This is Foggy Ruins of TIme, a feature that provides the cultural context behind certain comic book characters/behaviors. You know, the sort of then-topical references that have faded into the “foggy ruins of time.” To wit, twenty years from now, a college senior watching episodes of "Seinfeld" will likely miss a lot of the then-topical pop culture humor (like the very specific references in “The Understudy” to the Nancy Kerrigan/Tonya Harding scandal).

My pal Fraser wrote in with this one and it's just so delightfully obscure that I couldn't help but feature it.

Okay, to set the scene, in Brave and the Bold #57 (by Bob Haney, Ramona Fradon and Charles Paris), Rex Mason, soldier of fortune, is turned into Metamorpho the Element Man by an ancient meteor. Later, we learn that the Orb of Ra (which was part of the same meteor) can control Rex. The more important point for this particular story, though, is that before Rex was turned into Metamorpho, his girlfriend's father, Simon Stagg, sent one of his henchmen to bring Rex to him to offer him the job of finding the orb (Stagg didn't know it was going to turn Rex into Metamorpho, of course).

Note that this black-clad henchmen is not identified nor do we see him again in the issue.

Okay, so Stagg has the Orb and he knows he can control Rex and force him to still work for him.

The following issue, the henchmen WHO WE NEVER LEARNED THE NAME OF and who had only appeared on a SINGLE PAGE suddenly betrays Stagg and steals the orb and kidnaps Metamorpho, controlling him through the orb.

"Oh, no, not Karko! Not this guy we've never talked about ever before!"

Karko takes Metamorpho to an evil scientist, Tremaine, who worked with the Nazis during World War II...

Here's the reference that Fraser wrote to me about, a reference that certainly makes no sense to modern readers...

One of the leading advertising executives of the mid-20th century was a British man named David Ogilvy.

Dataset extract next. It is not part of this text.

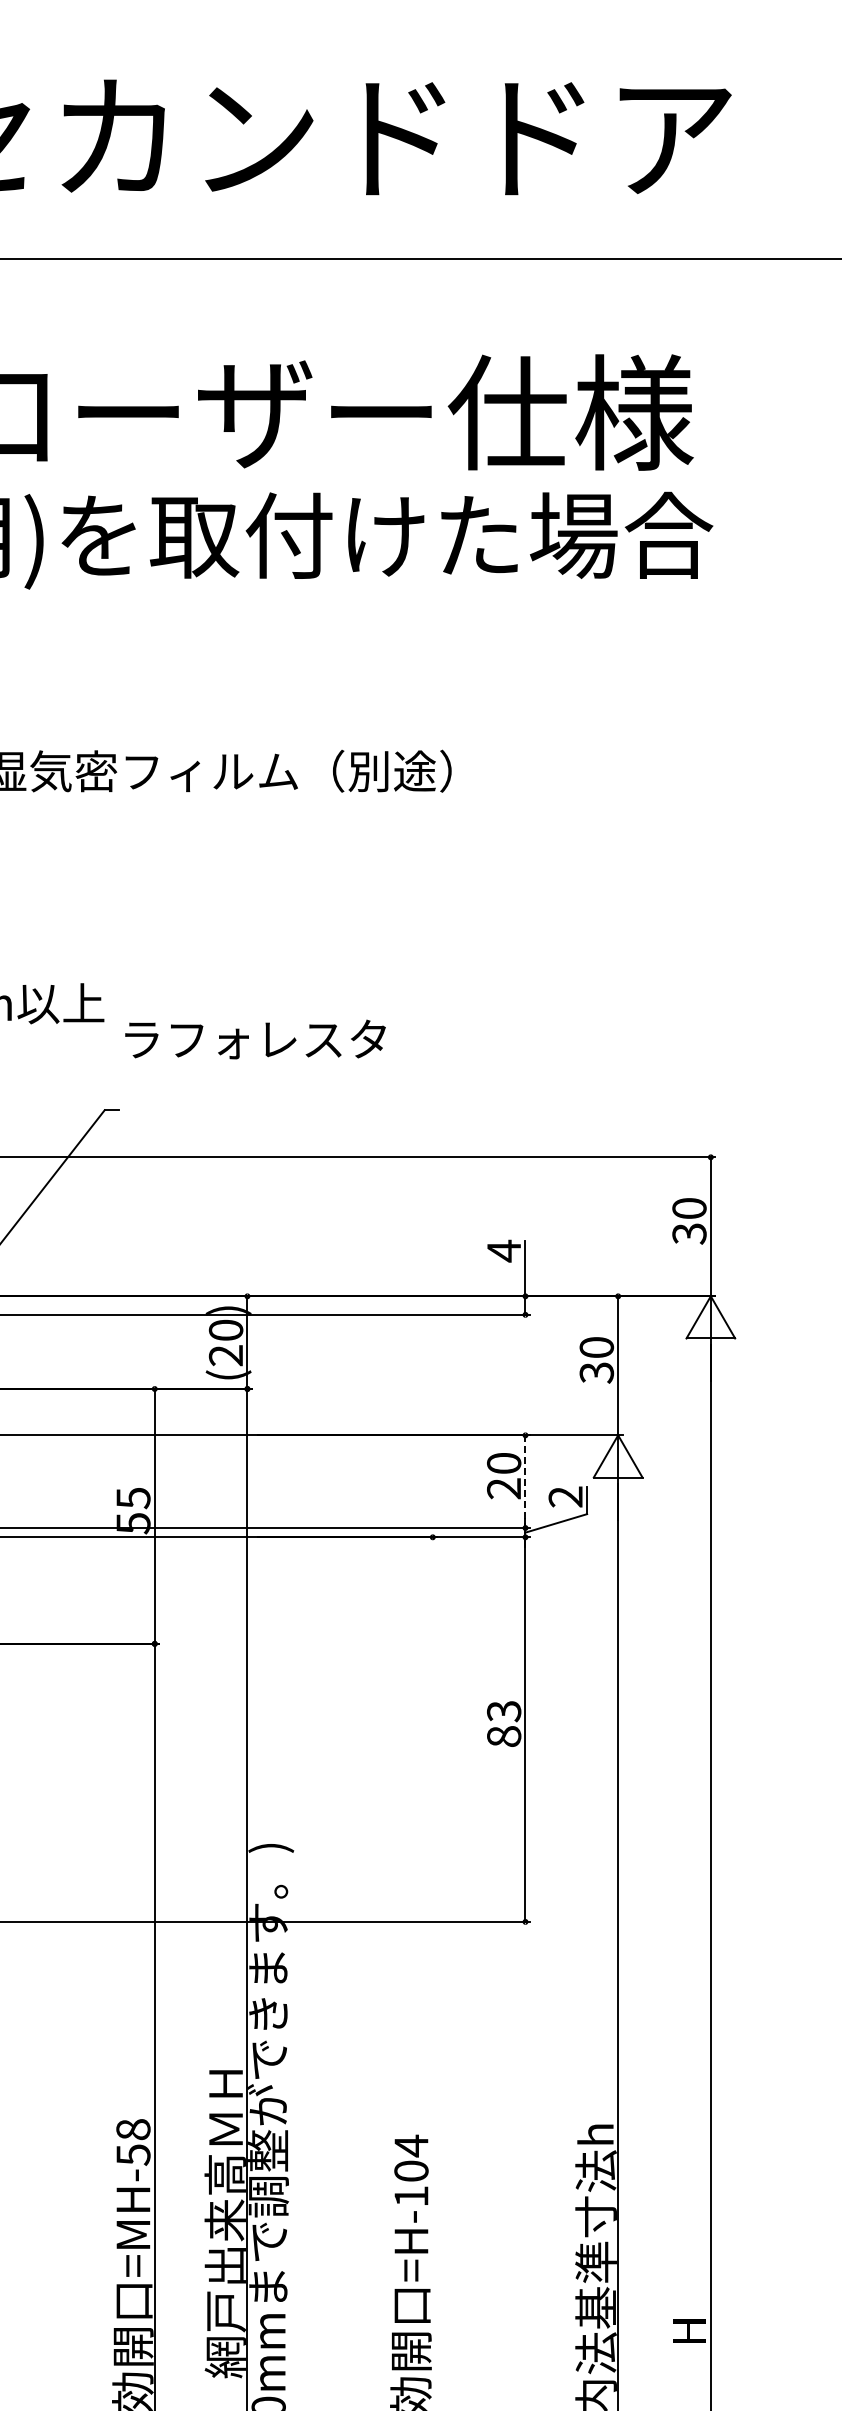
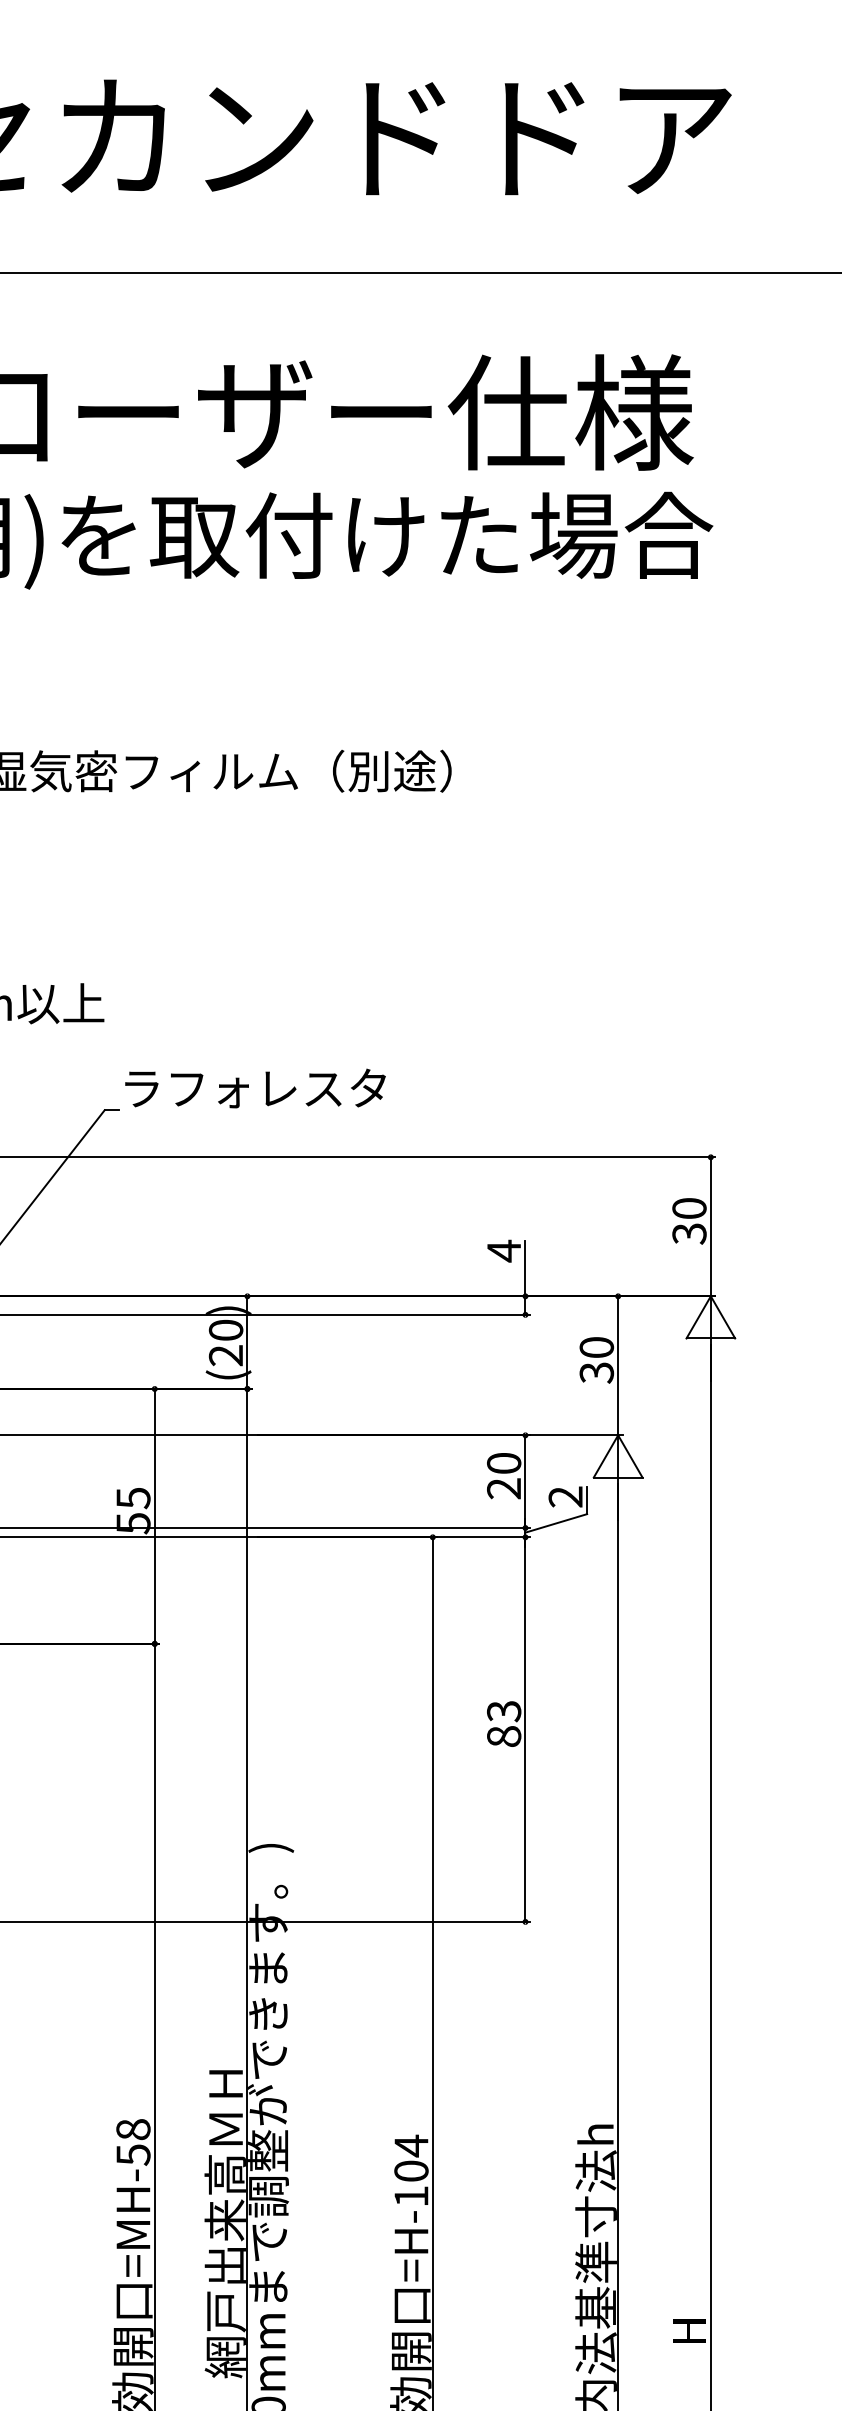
line at (420, 258) position: (420, 258) -> (420, 272)
text at (255, 1039) position: (255, 1039) -> (255, 1088)
line at (525, 1482): dashed -> solid
line at (432, 1972): none -> present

In 1951, he debuted an ad campaign for a small shirt company called Hathaway shirts. The ad campaign featured a Russian Baron named George Wrangell and it gave the model an eye patch to wear, to make it stand out, making people wonder what this guy's deal was...

It was one of the most successful ad campaigns of the 1950s. "The Hathaway Man" was a ubiquitous term there for a while.

Therefore, a man in an eye patch would easily be confused with the famous shirt ads, which were still running in the mid-1960s when Metamorpho was introduced.